- EXERCISE REQUIREMENTS -
Repeat the line that contains "destiné à l'installation" exactly, along with each following line up to and including the last line of the entries.

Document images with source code
※
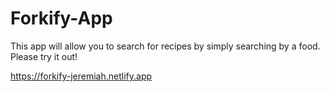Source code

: # Forkify-App

This app will allow you to search for recipes by simply searching by a food. Please try it out!

https://forkify-jeremiah.netlify.app
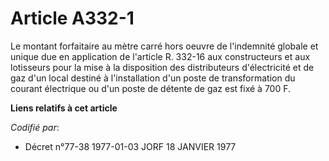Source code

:# Article A332-1

Le montant forfaitaire au mètre carré hors oeuvre de l'indemnité globale et unique due en application de l'article R. 332-16
aux constructeurs et aux lotisseurs pour la mise à la disposition des distributeurs d'électricité et de gaz d'un local
destiné à l'installation d'un poste de transformation du courant électrique ou d'un poste de détente de gaz est fixé à 700 F.

**Liens relatifs à cet article**

_Codifié par_:

  - Décret n°77-38 1977-01-03 JORF 18 JANVIER 1977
※
- SOLUTION FOR THIS EXERCISE -
destiné à l'installation d'un poste de transformation du courant électrique ou d'un poste de détente de gaz est fixé à 700 F.

**Liens relatifs à cet article**

_Codifié par_:

  - Décret n°77-38 1977-01-03 JORF 18 JANVIER 1977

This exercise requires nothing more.